A terceira parte é composta por uma única obra, faixa bônus, que dá título ao CD. A obra foi colocada ao final como se selasse um contrato, um período de uma vida... Pra mim, uma terceira parte: Coda. Por Toda Minha Vida. A canção de Tom Jobim e Vinícius de Moraes nos surpreende ao final da audição pela originalidade do arranjo do também contrabaixista Adail Fernandes e pela refinada interpretação da violinista Betina Stegman. Amigas de longa data e ex-colegas do Quinteto D’Elas, Valéria e Betina encomendaram este arranjo ainda nos tempos do quinteto. A melodia quase toda na região médio-grave do contrabaixo é desenhada em contraponto com as frases do violino, de forma que o encontro de seus harmônicos deixa, ao final da audição do CD, um gostinho de “quero mais”. Certamente Valéria virá a nos brindar com mais registros do repertório contrabaixistico Brasileiro.
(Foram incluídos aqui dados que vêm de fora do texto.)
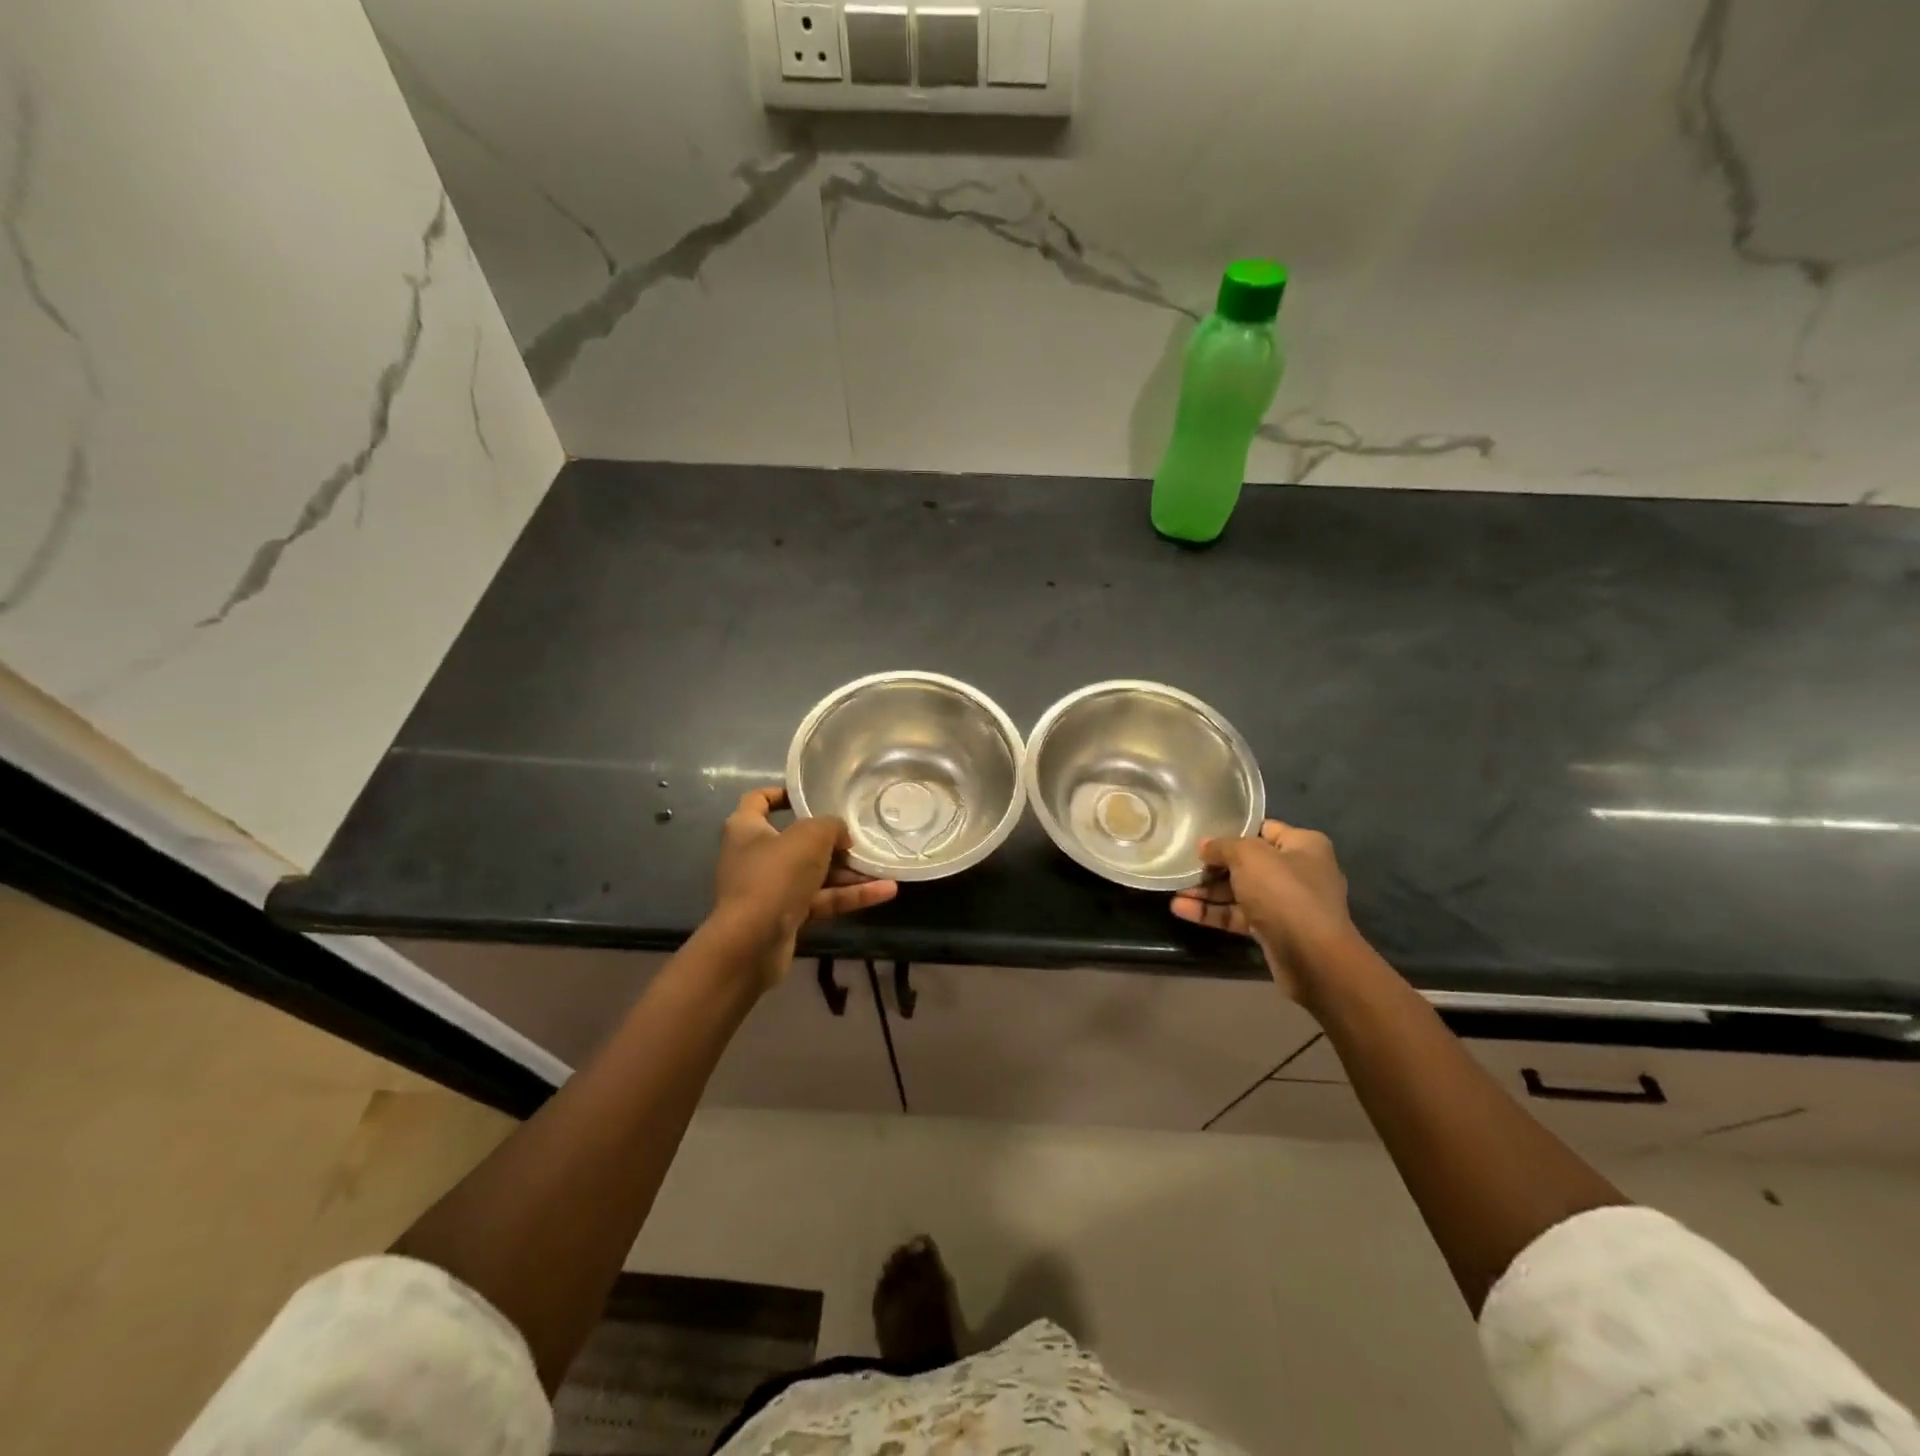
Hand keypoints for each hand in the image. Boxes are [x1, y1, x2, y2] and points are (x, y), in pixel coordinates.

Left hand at [711, 787, 897, 986]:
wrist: (752, 944)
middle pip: (797, 841)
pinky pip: (821, 900)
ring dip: (849, 872)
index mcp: (746, 829)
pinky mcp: (785, 917)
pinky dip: (849, 896)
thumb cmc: (774, 875)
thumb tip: (842, 836)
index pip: (759, 801)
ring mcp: (770, 889)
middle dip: (832, 841)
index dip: (783, 794)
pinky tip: (885, 892)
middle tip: (861, 837)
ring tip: (884, 867)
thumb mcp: (811, 836)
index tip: (812, 794)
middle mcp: (755, 856)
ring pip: (815, 874)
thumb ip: (832, 826)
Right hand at [1170, 820, 1357, 1000]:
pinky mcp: (1273, 930)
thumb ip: (1223, 846)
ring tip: (1174, 890)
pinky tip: (1181, 910)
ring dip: (1208, 891)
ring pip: (1240, 891)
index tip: (1203, 835)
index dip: (1233, 831)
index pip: (1264, 829)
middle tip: (1183, 865)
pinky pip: (1238, 915)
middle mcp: (1298, 871)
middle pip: (1248, 863)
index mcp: (1303, 845)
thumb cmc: (1284, 892)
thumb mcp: (1249, 856)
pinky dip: (1213, 913)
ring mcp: (1286, 903)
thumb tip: (1204, 845)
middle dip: (1214, 866)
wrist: (1312, 956)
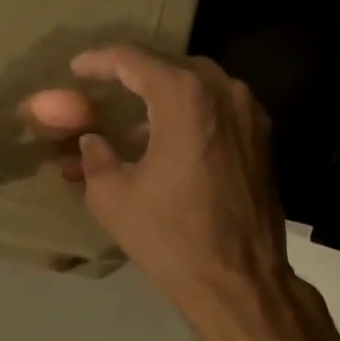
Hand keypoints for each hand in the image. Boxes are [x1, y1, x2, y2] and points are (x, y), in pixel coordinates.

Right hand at [67, 44, 294, 334]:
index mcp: (185, 97)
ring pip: (199, 87)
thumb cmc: (171, 236)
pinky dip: (190, 115)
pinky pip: (219, 110)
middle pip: (170, 67)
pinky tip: (167, 143)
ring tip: (132, 123)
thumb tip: (93, 140)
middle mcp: (225, 92)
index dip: (100, 60)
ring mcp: (250, 115)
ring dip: (164, 97)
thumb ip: (95, 157)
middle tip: (104, 89)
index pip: (134, 60)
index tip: (77, 67)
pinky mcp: (262, 140)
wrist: (239, 280)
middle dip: (134, 75)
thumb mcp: (113, 197)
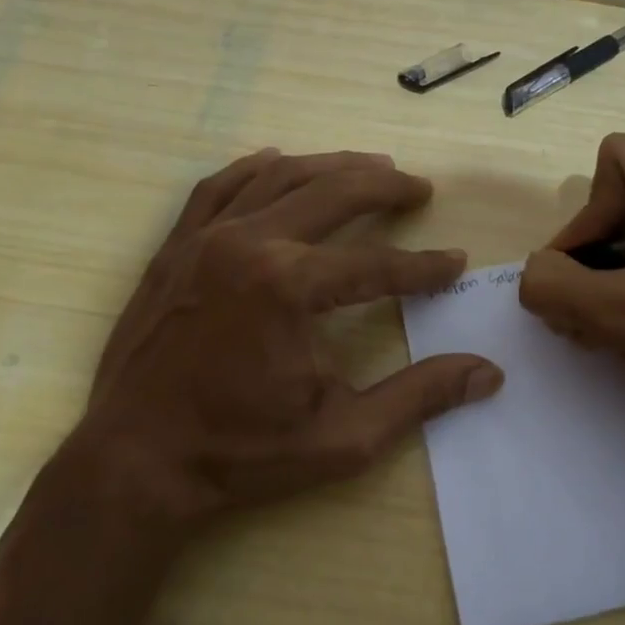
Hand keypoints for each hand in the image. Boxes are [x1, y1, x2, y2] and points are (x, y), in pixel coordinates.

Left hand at [66, 148, 502, 530]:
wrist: (135, 462)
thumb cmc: (242, 454)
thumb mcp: (344, 436)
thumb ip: (419, 396)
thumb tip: (488, 372)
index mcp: (290, 287)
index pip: (377, 264)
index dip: (423, 266)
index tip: (455, 263)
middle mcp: (249, 244)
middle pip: (332, 193)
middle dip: (385, 187)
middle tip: (419, 187)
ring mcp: (205, 239)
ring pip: (279, 176)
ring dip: (331, 167)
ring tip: (369, 166)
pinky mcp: (175, 247)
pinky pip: (219, 186)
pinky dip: (255, 168)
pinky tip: (278, 161)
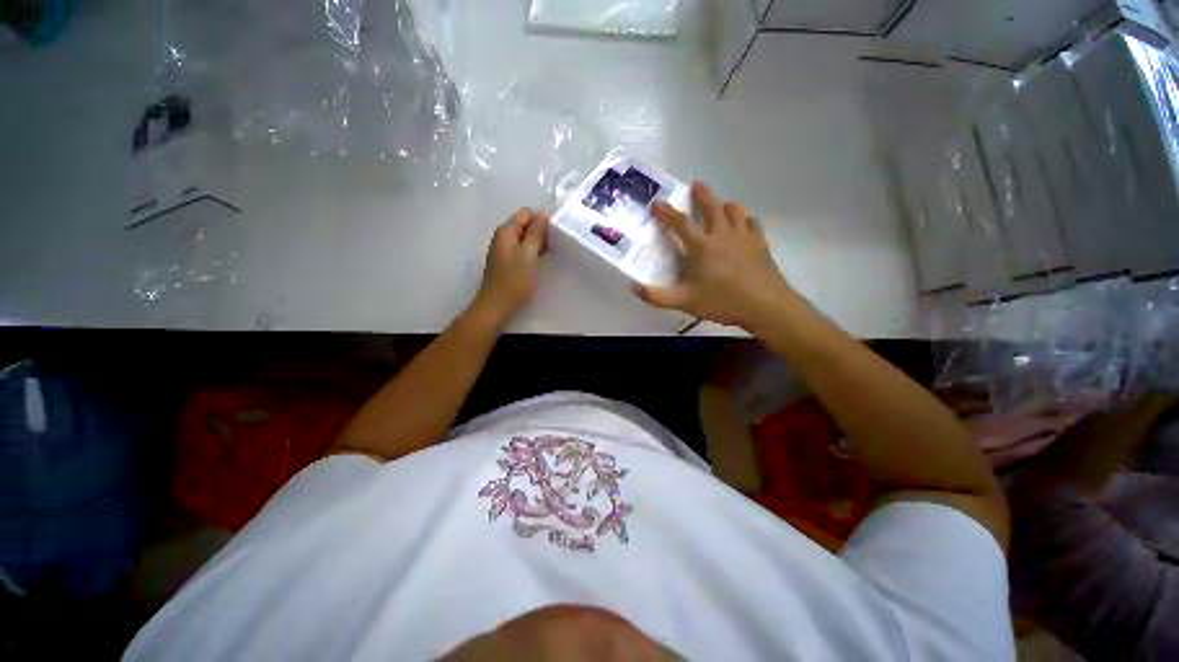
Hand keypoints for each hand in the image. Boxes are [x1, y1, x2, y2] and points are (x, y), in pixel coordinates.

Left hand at [472, 208, 548, 327]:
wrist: (496, 307)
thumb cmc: (513, 282)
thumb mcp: (528, 255)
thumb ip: (535, 234)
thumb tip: (543, 214)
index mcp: (506, 232)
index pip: (526, 213)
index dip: (541, 220)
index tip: (554, 234)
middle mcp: (502, 237)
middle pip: (525, 225)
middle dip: (540, 232)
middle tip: (554, 246)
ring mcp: (503, 250)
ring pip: (524, 238)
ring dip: (538, 243)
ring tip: (550, 254)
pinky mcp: (506, 263)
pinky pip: (521, 250)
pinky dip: (532, 252)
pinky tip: (540, 262)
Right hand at [634, 182, 794, 329]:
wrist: (765, 306)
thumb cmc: (722, 301)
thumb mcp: (685, 302)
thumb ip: (658, 296)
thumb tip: (634, 288)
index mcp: (701, 247)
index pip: (680, 223)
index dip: (666, 212)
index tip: (657, 202)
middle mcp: (722, 235)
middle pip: (711, 206)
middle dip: (702, 194)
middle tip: (696, 184)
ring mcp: (743, 236)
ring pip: (734, 210)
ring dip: (724, 205)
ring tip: (720, 206)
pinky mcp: (760, 243)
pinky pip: (752, 222)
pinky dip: (745, 219)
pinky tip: (743, 225)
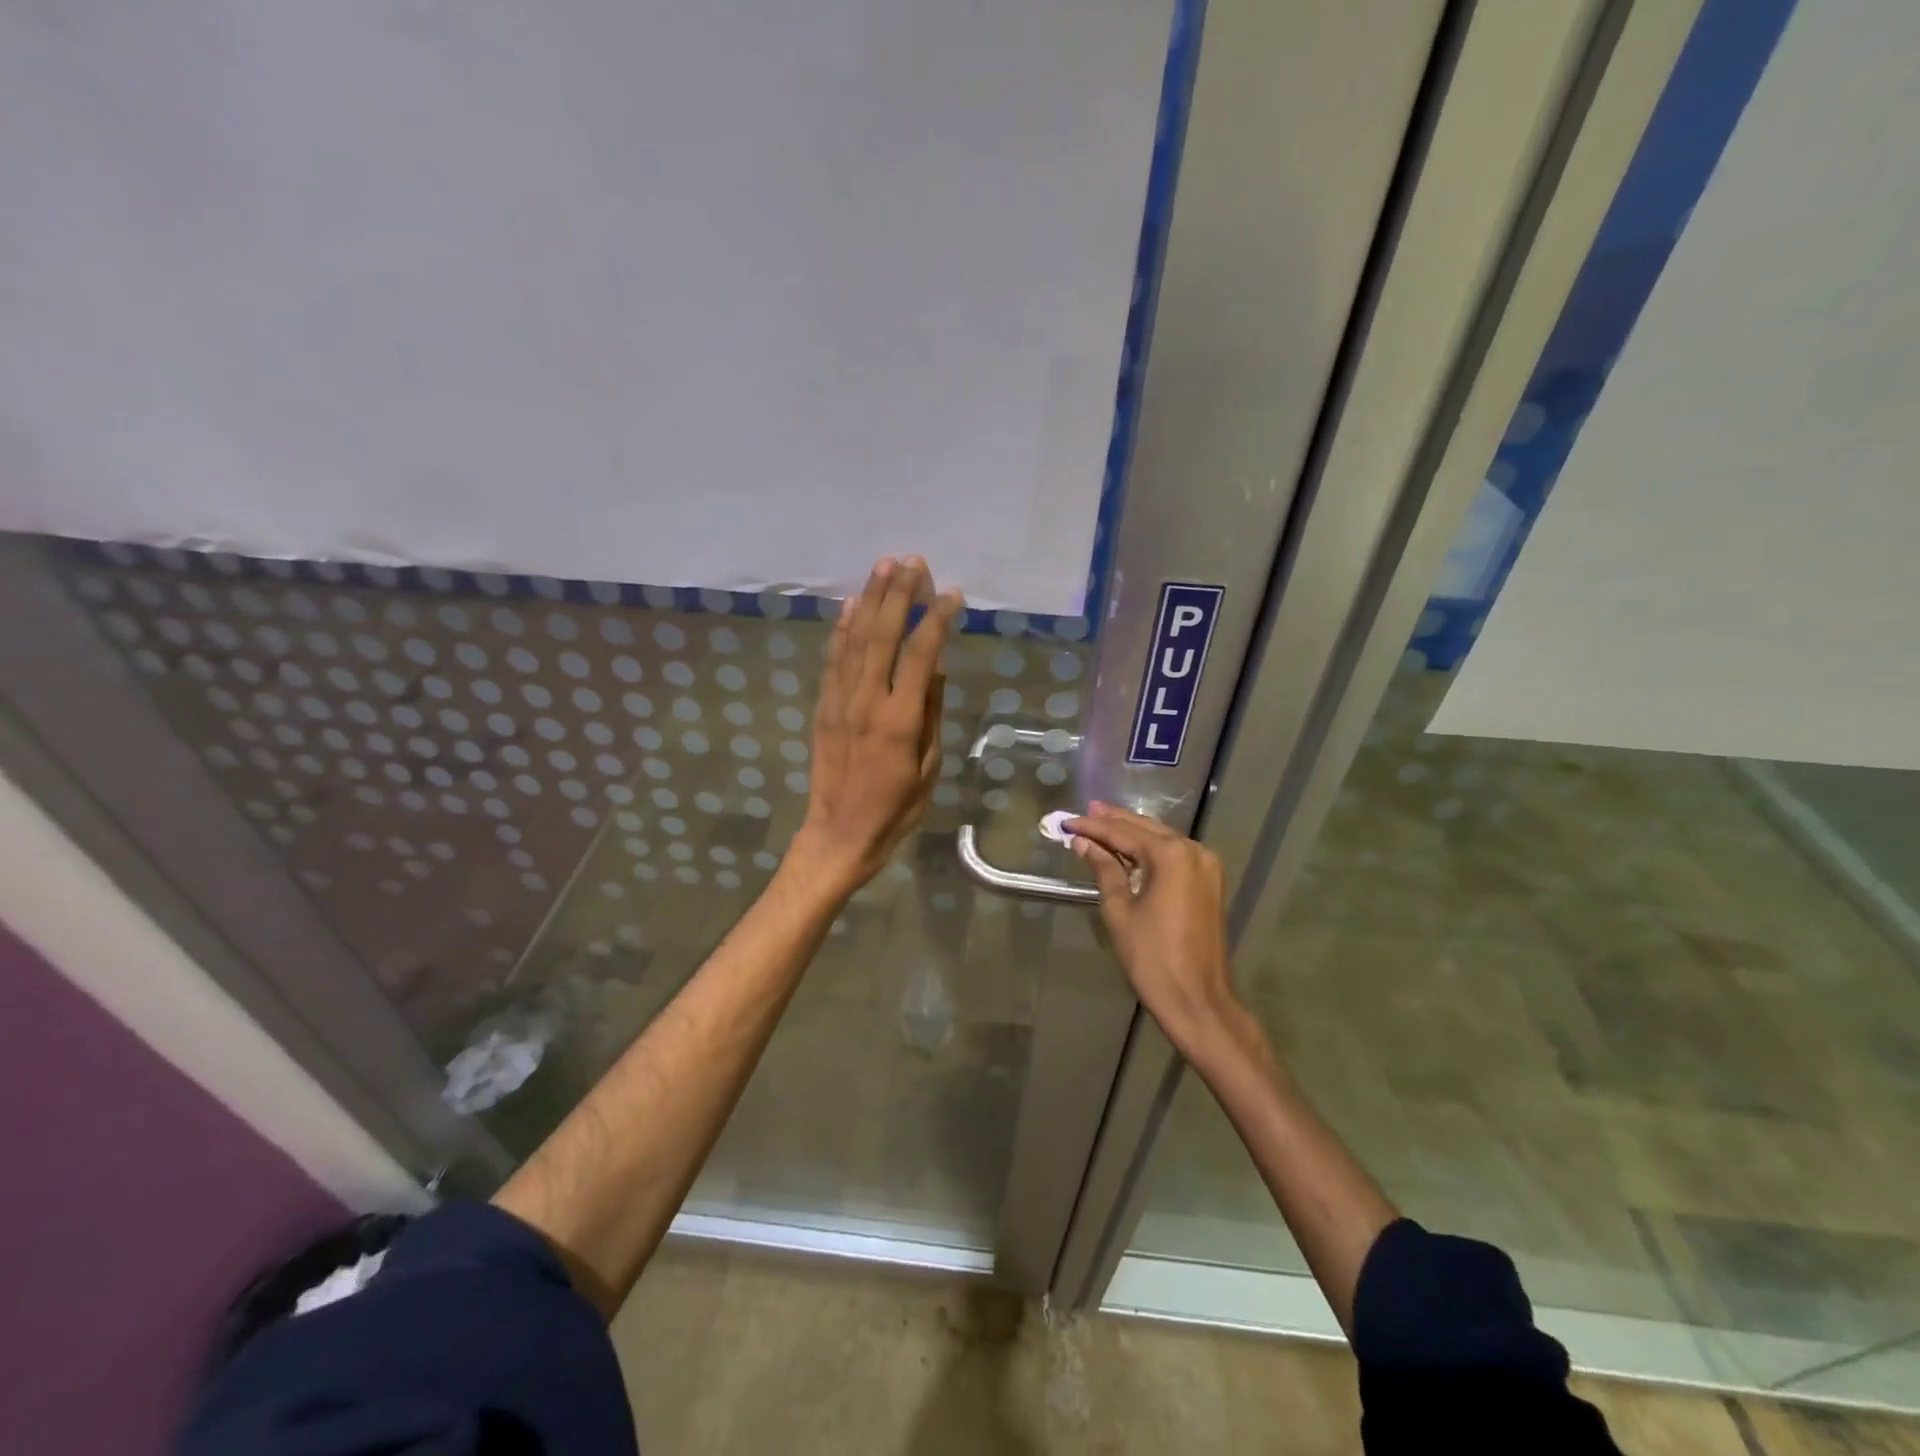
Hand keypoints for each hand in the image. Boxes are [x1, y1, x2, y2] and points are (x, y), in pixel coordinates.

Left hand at [792, 556, 963, 894]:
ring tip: (883, 566)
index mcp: (899, 719)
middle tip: (913, 562)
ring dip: (870, 599)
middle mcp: (867, 701)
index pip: (920, 654)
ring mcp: (839, 701)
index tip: (950, 595)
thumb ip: (930, 714)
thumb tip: (935, 667)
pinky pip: (833, 660)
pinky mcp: (823, 707)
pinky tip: (852, 605)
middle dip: (899, 594)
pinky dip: (842, 629)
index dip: (936, 620)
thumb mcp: (928, 768)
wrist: (839, 834)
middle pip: (883, 634)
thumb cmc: (895, 809)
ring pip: (855, 639)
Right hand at [1067, 803, 1239, 1051]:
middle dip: (1113, 822)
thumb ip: (1104, 869)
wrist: (1197, 1000)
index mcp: (1171, 855)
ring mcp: (1206, 866)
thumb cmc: (1152, 957)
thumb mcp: (1120, 910)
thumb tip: (1084, 843)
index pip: (1123, 832)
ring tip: (1101, 824)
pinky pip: (1175, 855)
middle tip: (1084, 813)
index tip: (1067, 822)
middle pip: (1146, 829)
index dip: (1093, 827)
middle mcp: (1194, 851)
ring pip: (1162, 839)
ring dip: (1132, 833)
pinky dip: (1150, 849)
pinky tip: (1129, 849)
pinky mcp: (1209, 883)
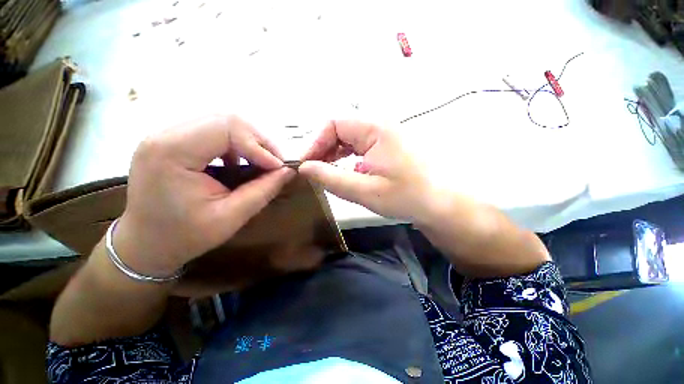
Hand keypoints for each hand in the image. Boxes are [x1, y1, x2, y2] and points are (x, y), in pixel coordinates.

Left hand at [114, 115, 294, 276]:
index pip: (227, 127)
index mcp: (171, 152)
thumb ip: (263, 191)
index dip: (259, 146)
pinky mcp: (173, 141)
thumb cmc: (184, 236)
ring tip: (261, 162)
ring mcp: (166, 135)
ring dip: (248, 141)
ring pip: (221, 122)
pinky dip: (235, 144)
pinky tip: (238, 162)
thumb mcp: (231, 217)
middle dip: (258, 140)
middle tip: (275, 162)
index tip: (278, 167)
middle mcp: (165, 134)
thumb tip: (288, 171)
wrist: (145, 244)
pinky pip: (213, 131)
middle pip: (225, 119)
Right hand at [299, 120, 433, 221]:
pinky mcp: (390, 146)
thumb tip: (304, 168)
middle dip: (324, 149)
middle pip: (342, 129)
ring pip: (351, 138)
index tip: (305, 165)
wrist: (443, 204)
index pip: (334, 124)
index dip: (315, 143)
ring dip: (336, 153)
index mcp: (375, 128)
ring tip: (327, 172)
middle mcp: (381, 125)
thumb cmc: (407, 197)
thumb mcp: (364, 190)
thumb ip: (331, 178)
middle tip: (314, 171)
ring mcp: (387, 135)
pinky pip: (362, 146)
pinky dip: (349, 157)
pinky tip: (348, 172)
A qualidade do CD é excelente. Teria muito mais o que dizer, mas isto é somente uma resenha e o conselho editorial vai acabar cortando meu texto por excesso de prolixidade... Então, indo pro fim... Acho importantíssimo destacar atuação cuidadosa com que o colega Itamar Collaço (contrabaixista, professor e técnico de gravação), conduziu a gravação e mixagem do CD. Itamar também foi o idealisador da idéia de gravar ao vivo, o que Valéria corajosamente aceitou. Esta é mais uma raridade neste trabalho.

Finalmente, acho que performance e registros em gravações de qualidade do repertório brasilerio para contrabaixo ainda são tímidos no Brasil. Precisamos de mais contrabaixistas que se disponham a encomendar obras com exploração idiomática compatível com os recursos atuais que o instrumento dispõe. Valéria faz isto em cerca de 50% de seu CD e os outros 50% ficam por conta da sua própria história de vida, nada mais justo! Entretanto, sem o objetivo de fazer uma defesa da volta ao nacionalismo, defendo a necessidade de se ampliar os registros de mais de 100 anos de obras brasileiras escritas para o contrabaixo por compositores brasileiros, das quais um número significativo ainda carece inclusive de edições de performance. Valorizar nossos compositores é importante para que esta produção aumente em qualidade e quantidade. É preciso que se registre e divulgue o repertório de Por Toda Nossa Vida de Contrabaixistas Brasileiros. Longe de ser uma sugestão de título, isto é apenas uma constatação e..., talvez, um desejo de ver muitos CDs gravados com a qualidade deste e com muita obra brasileira. Obrigada por sua contribuição, Valéria!

Fontes:

RAY, Sonia. Catálogo On-Line de Obras Brasileiras para Contrabaixo. Disponível em: . Acessado em: 20/12/2009.

NEGREIROS, A. e RAY, S. Implicações Históricas na Atual Pedagogia do Contrabaixo no Brasil. In: SEMINÁRIO NACIONAL DE PESQUISA EM MÚSICA, 4. CD Rom. Anais do..., Goiânia: PPGMúsica daUFG, 2004.

Sonia Ray - contrabaixista, professora e pesquisadora na Escola de Música e Artes Cênicas da Universidade Federal de Goiás. Apresenta-se regularmente em recitais no Brasil e exterior privilegiando os repertórios contemporâneo e brasileiro para contrabaixo. Sonia é sócia-fundadora da ABC - Associação Nacional de Contrabaixistas. Integra o corpo docente do PPG em Música do Instituto de Artes da UNESP, é Presidente do Conselho Editorial de Música Hodie e Presidente da ANPPOM - Associação Nacional de Pesquisa e Pós-Graduação em Música (gestão 2009-2011).